Saved data entries:
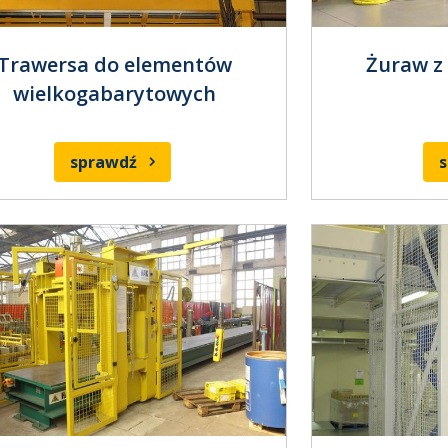
Trawersa do elementów
Żuraw z
wielkogabarytowych
sprawdź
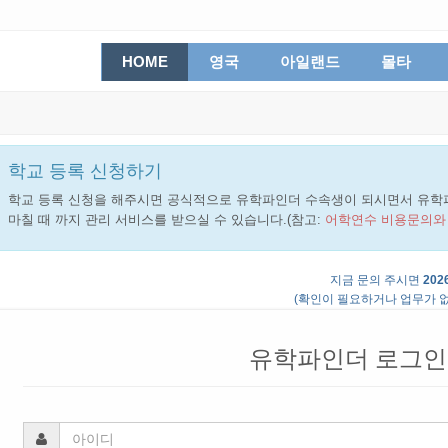
HOME
영국
아일랜드
몰타
학교 등록 신청하기
학교 등록 신청을 해주시면 공식적으로 유학파인더 수속생이 되시면서 유학
마칠 때 까지 관리 서비스를 받으실 수 있습니다.(참고:
어학연수 비용문의와
지금 문의 주시면
2026
(확인이 필요하거나 업무가 없
유학파인더 로그인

Task to carry out: Please rewrite the text read from every item above as a JSON list of strings, one string per line, with blank lines and the pictures left out.

Result of the exercise:
[
  "Trawersa do elementów",
  "Żuraw z",
  "wielkogabarytowych",
  "sprawdź",
  "HOME",
  "영국",
  "아일랜드",
  "몰타",
  "학교 등록 신청하기",
  "학교 등록 신청을 해주시면 공식적으로 유학파인더 수속생이 되시면서 유학",
  "마칠 때 까지 관리 서비스를 받으실 수 있습니다.(참고:",
  "어학연수 비용문의와",
  "지금 문의 주시면",
  "2026",
  "(확인이 필요하거나 업무가 없",
  "유학파인더 로그인"
]